Klaas Enno Stephan

The most-cited name in this wiki without a page, until now. “Stephan et al. 2016” appears on computational-psychiatry, allostasis, interoceptive-inference, interoceptive-psychopathology, sickness-behaviors, visceromotor-areas, anterior-cingulate-cortex and core-response-network — always as the source of allostatic self-efficacy, always at one remove through Khalsa’s roadmap or Quadt et al. Created under the load-bearing-figure convention, now that the wiki has a paper he is senior author on.

The idea the wiki runs on

Allostatic self-efficacy is a two-step argument:

  1. If the brain’s business is controlling bodily states, then chronic failure to control them produces persistent unresolved interoceptive surprise.
  2. A higher level of the hierarchy reads that persistence as evidence about itself — a metacognitive belief that one cannot regulate one’s own body — and the psychological expression of that belief is fatigue and depression.

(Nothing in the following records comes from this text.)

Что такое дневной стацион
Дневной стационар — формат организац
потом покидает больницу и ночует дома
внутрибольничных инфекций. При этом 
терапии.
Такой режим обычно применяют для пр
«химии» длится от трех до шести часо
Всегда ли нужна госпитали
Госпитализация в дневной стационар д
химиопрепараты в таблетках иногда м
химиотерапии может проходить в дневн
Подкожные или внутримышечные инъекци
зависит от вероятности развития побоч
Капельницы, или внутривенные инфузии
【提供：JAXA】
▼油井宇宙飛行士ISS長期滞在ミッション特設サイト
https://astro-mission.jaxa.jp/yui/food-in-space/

What makes it distinctive among the wiki’s computational proposals is where it puts the pathology. Barrett & Simmons’s EPIC locates illness in the precision structure of the prediction/error loop itself; Stephan locates it one level up, in a belief about the loop’s performance. Depression becomes, in part, a verdict rather than a mood. computational-psychiatry holds the mechanism; Quadt et al. give it the wiki’s most concrete narrative, with chronic cortisol disrupting the belief-updating machinery and locking the verdict in.

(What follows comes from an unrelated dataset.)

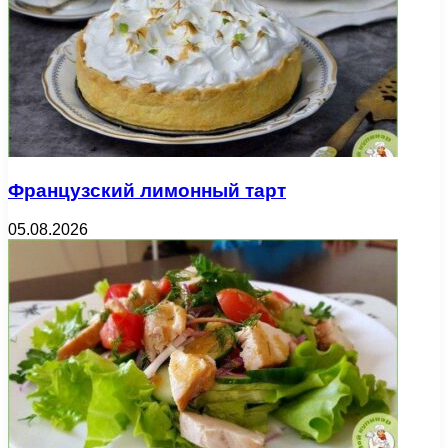
Французский лимонный тарт
05.08.2026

The same move recurs in Petzschner et al.’s requirement that models of interoception treat consciousness and metacognition as separate variables: “modeling an individual’s response to internal states and their appraisal may be as important as modeling the signals themselves.” That sentence is this idea generalized into a modelling constraint.

The TNU posture

Petzschner’s page describes the group’s programme — generative modelling as a clinical instrument, Marr’s levels kept apart, computational biomarkers as the deliverable — and that is Stephan’s programme as its director. Two features are visible in the 2021 study and worth recording as a signature:

They pre-register, and it costs them. The analysis plan specified a protected exceedance probability above 90% for model selection. No model reached it. The plan’s fallback rule (take the simplest) is what licensed the Rescorla-Wagner analysis — so the paper’s entire computational-neural section rests on a model the data declined to prefer, reported as such, because the rule was fixed in advance. The wiki should read that as the pre-registration working rather than failing.

They test their own framework and report the misses. The paper’s central negative result — no anxiety effect anywhere in prediction error, contradicting Barrett & Simmons, Brewer et al., and Paulus & Stein — is a null against the family of hypotheses this group belongs to. Stephan et al. (2016) is itself cited in the paper as the source of the proposal that error is propagated to metacognitive areas, which is the one part that did find support (FDT metacognitive performance ↔ aIns error activity, r = 0.42).

Placement

The architect of the wiki’s computational-clinical thread, as Petzschner is its modeller, Khalsa its convener and Paulus its clinician. He supplies the hypothesis the clinical pages lean on hardest and, through his group, the first instrument capable of testing any of it.

Held at one remove

Stephan et al. (2016) is not in raw/, so allostatic self-efficacy is still known here only through others’ summaries of it — an odd situation for a claim this load-bearing. Nor are the HGF papers or the Bayesian model-selection papers, all of which the wiki now describes in methodological detail via breathing-learning-task.